:: Work instructions ::
From the records, return each line that has the word "CrtYd" in it.

:: Data in this exercise ::
# # # # # # #

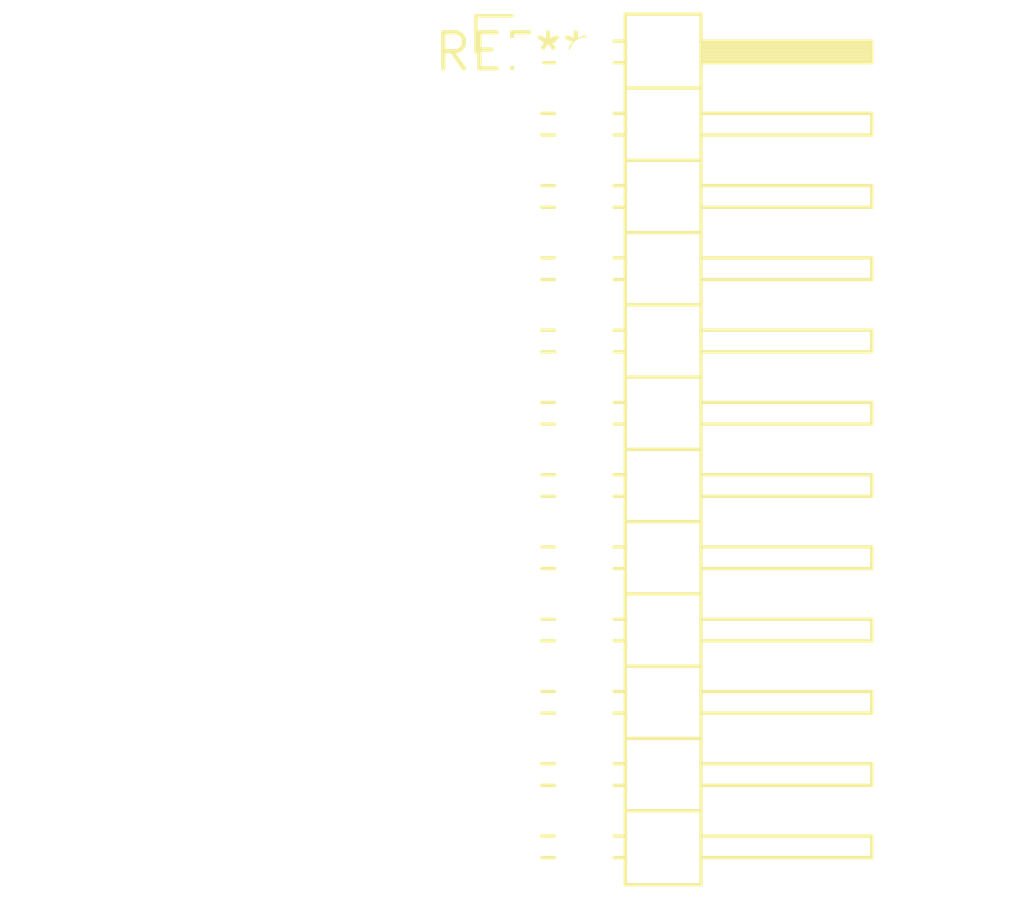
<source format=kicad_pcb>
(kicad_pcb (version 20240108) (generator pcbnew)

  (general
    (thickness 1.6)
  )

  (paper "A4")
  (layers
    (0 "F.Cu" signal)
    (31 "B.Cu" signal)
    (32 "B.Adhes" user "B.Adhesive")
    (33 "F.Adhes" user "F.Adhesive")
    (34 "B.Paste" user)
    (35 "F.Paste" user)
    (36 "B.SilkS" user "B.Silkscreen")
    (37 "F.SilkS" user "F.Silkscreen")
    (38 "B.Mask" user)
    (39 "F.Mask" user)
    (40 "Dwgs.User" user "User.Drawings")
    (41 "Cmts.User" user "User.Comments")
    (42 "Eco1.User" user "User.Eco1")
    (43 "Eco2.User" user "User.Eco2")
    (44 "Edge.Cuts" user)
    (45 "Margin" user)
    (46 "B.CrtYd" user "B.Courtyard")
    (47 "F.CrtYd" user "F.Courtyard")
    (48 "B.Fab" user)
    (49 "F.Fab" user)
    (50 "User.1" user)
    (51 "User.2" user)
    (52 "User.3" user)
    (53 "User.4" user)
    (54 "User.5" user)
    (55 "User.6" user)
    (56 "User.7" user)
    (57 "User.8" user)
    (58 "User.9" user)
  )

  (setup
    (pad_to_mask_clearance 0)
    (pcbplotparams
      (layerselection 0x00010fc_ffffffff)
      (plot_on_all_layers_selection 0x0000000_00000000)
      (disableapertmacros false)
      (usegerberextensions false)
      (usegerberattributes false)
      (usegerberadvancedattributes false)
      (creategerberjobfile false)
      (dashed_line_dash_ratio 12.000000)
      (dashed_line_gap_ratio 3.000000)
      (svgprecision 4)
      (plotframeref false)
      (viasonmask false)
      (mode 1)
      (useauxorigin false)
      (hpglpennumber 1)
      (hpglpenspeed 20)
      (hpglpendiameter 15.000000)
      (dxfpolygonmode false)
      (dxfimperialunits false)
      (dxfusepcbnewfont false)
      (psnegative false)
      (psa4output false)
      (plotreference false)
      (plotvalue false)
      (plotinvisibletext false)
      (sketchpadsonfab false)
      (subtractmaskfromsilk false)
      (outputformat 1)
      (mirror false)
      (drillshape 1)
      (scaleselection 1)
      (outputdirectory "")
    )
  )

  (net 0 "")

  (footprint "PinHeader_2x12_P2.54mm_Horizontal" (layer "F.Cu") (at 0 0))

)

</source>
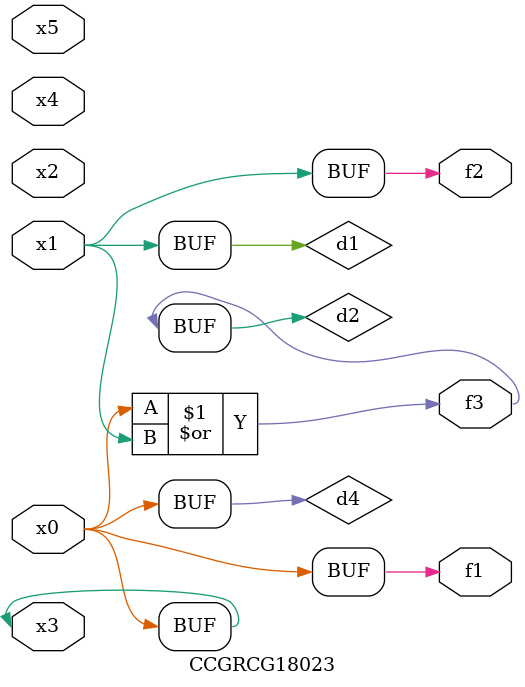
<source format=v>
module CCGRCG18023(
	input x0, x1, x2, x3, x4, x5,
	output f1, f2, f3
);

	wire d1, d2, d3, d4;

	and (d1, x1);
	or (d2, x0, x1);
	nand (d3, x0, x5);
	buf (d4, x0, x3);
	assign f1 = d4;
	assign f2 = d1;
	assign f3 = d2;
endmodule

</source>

# # # # # # #

:: Written solution ::
    (46 "B.CrtYd" user "B.Courtyard")
    (47 "F.CrtYd" user "F.Courtyard")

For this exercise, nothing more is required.